Renée Levi
La peinture de Renée Levi est faite de fulgurance, de vivacité. Les gestes y sont simples et francs, souvent répétés, mais sans que rien n’indique la moindre volonté de les voir se ressembler : ils sont libres.
À cette indépendance gestuelle répond une couleur encore plus vivante, une couleur qui ne se soucie guère de créer une organisation, mais qui semble avoir été jetée « à la figure du public ».
Pour autant, ces libertés ne sont pas gratuites, du moins, pas totalement. Elles ne sont pas non plus pure provocation, et encore moins décoratives.

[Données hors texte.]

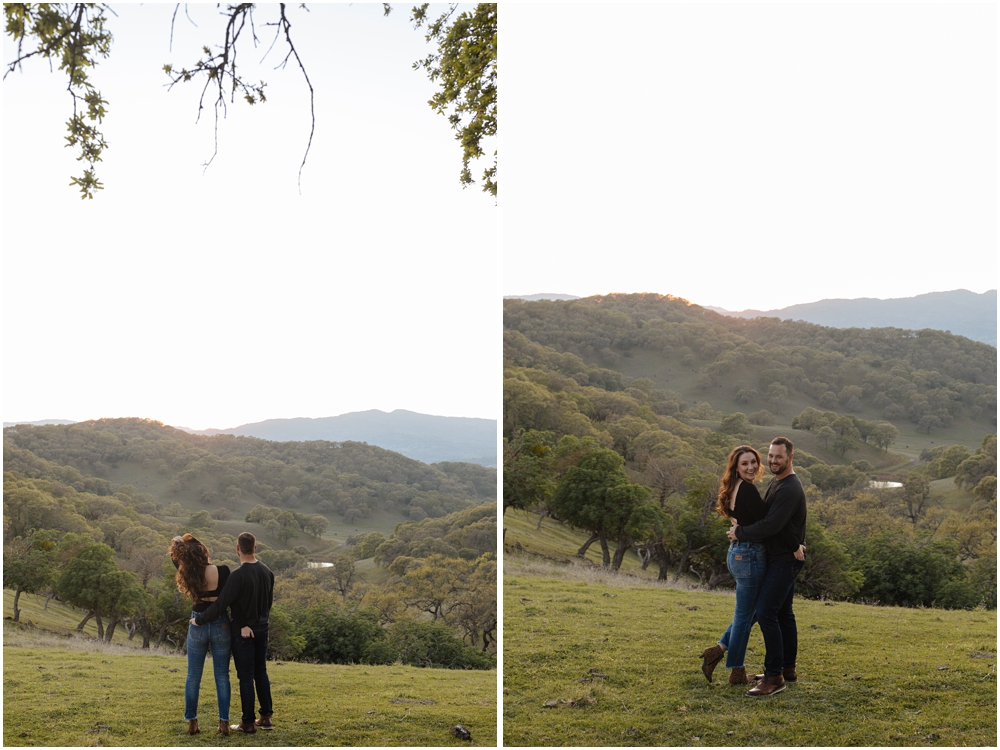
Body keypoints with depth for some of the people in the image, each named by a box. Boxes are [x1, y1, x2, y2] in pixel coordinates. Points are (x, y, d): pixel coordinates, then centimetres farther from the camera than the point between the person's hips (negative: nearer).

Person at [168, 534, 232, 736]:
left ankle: (191, 722, 14)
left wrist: (178, 543, 2)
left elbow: (175, 557, 12)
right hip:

Le plaisir du geste est le vecteur d’une triple réaction entre la peinture, l’espace qui l’accueille et l’observateur. Chez Renée Levi, la liberté est presque toujours mise au service de l’appréhension d’un contexte : au service d’un espace qui peut tout à la fois être architectural, social ou culturel, et dans lequel la peinture vient conjurer la tendance à l’accoutumance et au lissage vers laquelle s’achemine l’esprit s’il n’est pas sollicité.

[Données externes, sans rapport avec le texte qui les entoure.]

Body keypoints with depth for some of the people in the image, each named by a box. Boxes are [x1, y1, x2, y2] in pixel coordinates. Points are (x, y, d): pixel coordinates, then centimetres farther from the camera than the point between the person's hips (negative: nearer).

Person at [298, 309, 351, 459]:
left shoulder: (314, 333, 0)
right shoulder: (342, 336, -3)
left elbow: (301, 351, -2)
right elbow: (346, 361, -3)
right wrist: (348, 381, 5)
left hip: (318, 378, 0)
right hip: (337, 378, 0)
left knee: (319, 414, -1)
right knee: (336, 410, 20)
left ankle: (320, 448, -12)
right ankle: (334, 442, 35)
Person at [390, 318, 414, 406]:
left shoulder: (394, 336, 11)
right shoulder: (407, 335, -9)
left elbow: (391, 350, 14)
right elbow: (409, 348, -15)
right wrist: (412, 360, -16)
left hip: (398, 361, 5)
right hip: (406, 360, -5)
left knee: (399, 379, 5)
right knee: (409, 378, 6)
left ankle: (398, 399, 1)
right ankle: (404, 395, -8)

À la rudesse de son apostrophe répond le pétillant de son vocabulaire. Tout en elle prolifère joyeusement, se fait évidence. Un jaune vous électrise, un tourbillon magenta gifle votre chapeau en rebondissant vivement sur les bordures du tableau, de grande masses brunes se lèvent telle une coulée de boue. Ainsi, la couleur et les formes forcent le regard, elles le détournent de ses habitudes et l’amènent à une plus vive considération du lieu qu’il occupe.

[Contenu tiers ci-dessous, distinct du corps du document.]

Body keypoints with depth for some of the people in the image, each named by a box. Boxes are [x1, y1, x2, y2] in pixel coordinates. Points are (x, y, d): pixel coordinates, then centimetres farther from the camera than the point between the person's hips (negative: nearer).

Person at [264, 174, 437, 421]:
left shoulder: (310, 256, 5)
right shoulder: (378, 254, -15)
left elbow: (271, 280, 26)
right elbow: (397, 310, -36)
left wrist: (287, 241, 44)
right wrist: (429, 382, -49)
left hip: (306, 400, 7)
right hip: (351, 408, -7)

Nul lieu est neutre semble dire la peinture de Renée Levi : nul lieu n’est muet si l’on y prend la parole. C’est ce que fait cette peinture dont l’optimisme décomplexé se présente sans fard, comme si tout allait de soi dans l’expression de sa présence. Les dispositifs dont use l’artiste, toiles enchâssées, parfois superposées, petits et très grands papiers, fresques, panneaux et parois, peinture au spray, au rouleau ou au pinceau, énoncent à chaque fois un « ici et maintenant » de la peinture.